## Entries shown:

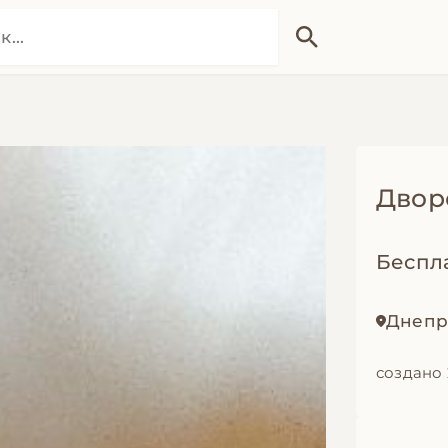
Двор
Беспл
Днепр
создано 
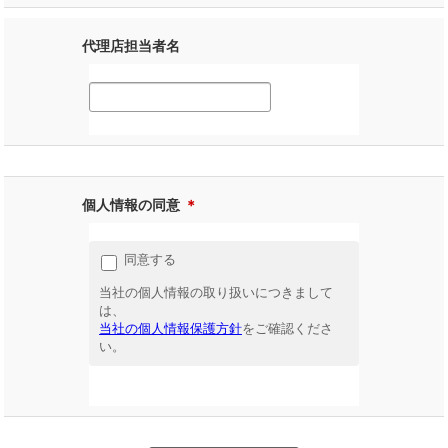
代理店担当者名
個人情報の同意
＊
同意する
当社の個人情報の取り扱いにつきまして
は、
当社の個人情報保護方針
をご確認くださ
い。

...

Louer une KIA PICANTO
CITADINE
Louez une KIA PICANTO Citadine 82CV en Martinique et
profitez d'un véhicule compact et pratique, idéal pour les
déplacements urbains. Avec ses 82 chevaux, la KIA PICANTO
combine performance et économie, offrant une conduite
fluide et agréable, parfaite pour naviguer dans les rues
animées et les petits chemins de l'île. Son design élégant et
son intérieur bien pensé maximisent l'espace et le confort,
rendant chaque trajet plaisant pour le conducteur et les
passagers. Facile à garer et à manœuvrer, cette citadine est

---

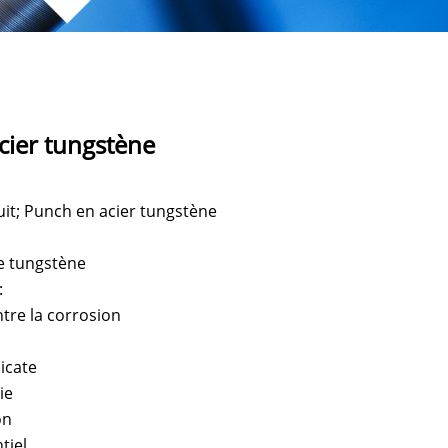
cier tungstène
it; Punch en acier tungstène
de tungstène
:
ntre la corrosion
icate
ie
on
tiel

## Exercise objective:
The lines holding the string "PICANTO" in the listing above are what you should copy out.

## Answer space:
Louer une KIA PICANTO
Louez une KIA PICANTO Citadine 82CV en Martinique et
déplacements urbains. Avec ses 82 chevaux, la KIA PICANTO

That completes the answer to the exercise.